Doch das Urteil enthält einige kuriose Schönheitsfehler. Verurteilt, den Schadensersatz zu zahlen, wurde nämlich nicht Kaweri, nicht Neumann, nicht der Staat Uganda und auch nicht der inzwischen verstorbene Privatverkäufer, sondern verurteilt wurden die Anwälte von Kaweri. Die aber waren gar nicht beklagt. Eine absurde Entscheidung, die mit Scharmützeln zwischen Richtern und Anwälten zu tun hat, vor allem aber zeigt, dass das Rechtssystem Ugandas nicht verlässlich ist. Kläger und Beklagte legten sofort Berufung ein, das Verfahren geht weiter.

Mubende-Distrikt, Uganda. Die Kaweri-Plantage beginnt gleich neben Kilawula. Uganda begeht den Tag des Helden. Doch in den Unterkünften für die Saisonarbeiter herrscht keine Feiertagsstimmung. Die Unterkünfte sind lang gestreckte Baracken, in kleinen Räumen stehen doppel- oder dreistöckige Metallbetten. Matratzen gibt es nicht. Die Männer liegen auf dem bloßen Drahtgeflecht und beklagen sich über Hunger und Kälte in der Nacht. Einige haben sich mit leeren Kaffeesäcken zugedeckt.

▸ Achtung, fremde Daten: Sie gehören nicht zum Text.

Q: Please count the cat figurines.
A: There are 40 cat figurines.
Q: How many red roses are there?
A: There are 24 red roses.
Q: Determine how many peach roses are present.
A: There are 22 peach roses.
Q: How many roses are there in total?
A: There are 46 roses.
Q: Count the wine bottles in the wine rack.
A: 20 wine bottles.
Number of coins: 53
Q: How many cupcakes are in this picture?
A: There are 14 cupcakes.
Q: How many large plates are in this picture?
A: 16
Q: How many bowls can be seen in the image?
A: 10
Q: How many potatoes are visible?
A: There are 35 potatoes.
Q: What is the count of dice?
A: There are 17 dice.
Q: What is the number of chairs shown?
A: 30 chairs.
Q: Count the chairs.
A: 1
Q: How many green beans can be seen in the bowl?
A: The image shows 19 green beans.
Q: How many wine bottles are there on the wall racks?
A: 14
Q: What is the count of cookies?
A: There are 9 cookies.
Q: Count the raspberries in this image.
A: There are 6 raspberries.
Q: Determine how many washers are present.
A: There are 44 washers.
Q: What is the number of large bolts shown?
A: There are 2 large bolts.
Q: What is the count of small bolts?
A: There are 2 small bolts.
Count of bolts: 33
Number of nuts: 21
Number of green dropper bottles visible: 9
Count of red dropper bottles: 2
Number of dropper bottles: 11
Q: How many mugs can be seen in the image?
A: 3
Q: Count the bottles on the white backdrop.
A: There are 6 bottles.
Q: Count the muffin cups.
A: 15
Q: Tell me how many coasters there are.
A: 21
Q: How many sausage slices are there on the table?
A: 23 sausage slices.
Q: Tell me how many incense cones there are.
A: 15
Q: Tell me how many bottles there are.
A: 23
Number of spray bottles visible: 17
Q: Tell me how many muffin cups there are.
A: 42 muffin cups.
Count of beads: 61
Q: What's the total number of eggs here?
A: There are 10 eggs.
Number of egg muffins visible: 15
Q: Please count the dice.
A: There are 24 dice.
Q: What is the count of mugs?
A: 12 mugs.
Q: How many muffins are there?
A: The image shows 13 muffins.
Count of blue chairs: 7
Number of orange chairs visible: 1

Die Männer fühlten sich um den versprochenen Lohn geprellt, sagt Peter M., einer der Saisonarbeiter. Für 100 ugandische Schilling pro gepflücktem Kilo, umgerechnet etwa drei Cent, plus freier Kost und Logis, seien sie angeworben worden. Doch erhalten hätten sie nur 74 Schilling, dazu am Tag nur eine Mahlzeit. Und die habe immer aus Maisbrei mit Bohnen bestanden. Um die karge Kost zu verbessern, haben die Männer mit der Steinschleuder Vögel geschossen und gebraten.

Wenn man von Kilawula elf Kilometer über die Kaweri-Plantage fährt, liegt dahinter das Dorf Kifufu. Ist schon Kilawula ein ödes Buschkaff, so ist Kifufu ein ödes, bitterarmes Buschkaff. Dort haben sich jene angesiedelt, die vor 13 Jahren heimatlos wurden und denen Kilawula zu teuer ist. Die meisten haben es nicht geschafft, wieder Fuß zu fassen. Ohne eigenes Land können sie ihren Lebensunterhalt nicht verdienen.

Viele der Kläger sind alt. Eine Frau, die anonym bleiben will, sagt, sie habe keine Hoffnung mehr, Entschädigung zu erhalten. "Die Muzungus haben unser Land. Und wir haben nur arme Hütten. Ich bin jetzt 72 Jahre, und bis ich Gerechtigkeit erfahre, werde ich wohl gestorben sein."

Hamburg, Sandtorkai, Coffee-Plaza. Dem Bericht von den Zuständen in den Unterkünften und den zu niedrigen Löhnen begegnet David M. Neumann gelassen. Die Behauptungen der Männer seien nicht wahr. Die Löhne seien über dem Durchschnittsniveau in Uganda und die Unterkünfte im Rahmen des Erforderlichen. "Die Arbeiter suchen sich aus, dort zu wohnen – wenn sie wollen, bekommen sie von uns eine traditionelle Papyrusunterlage, oder sie bringen ihr eigenes Bettzeug mit."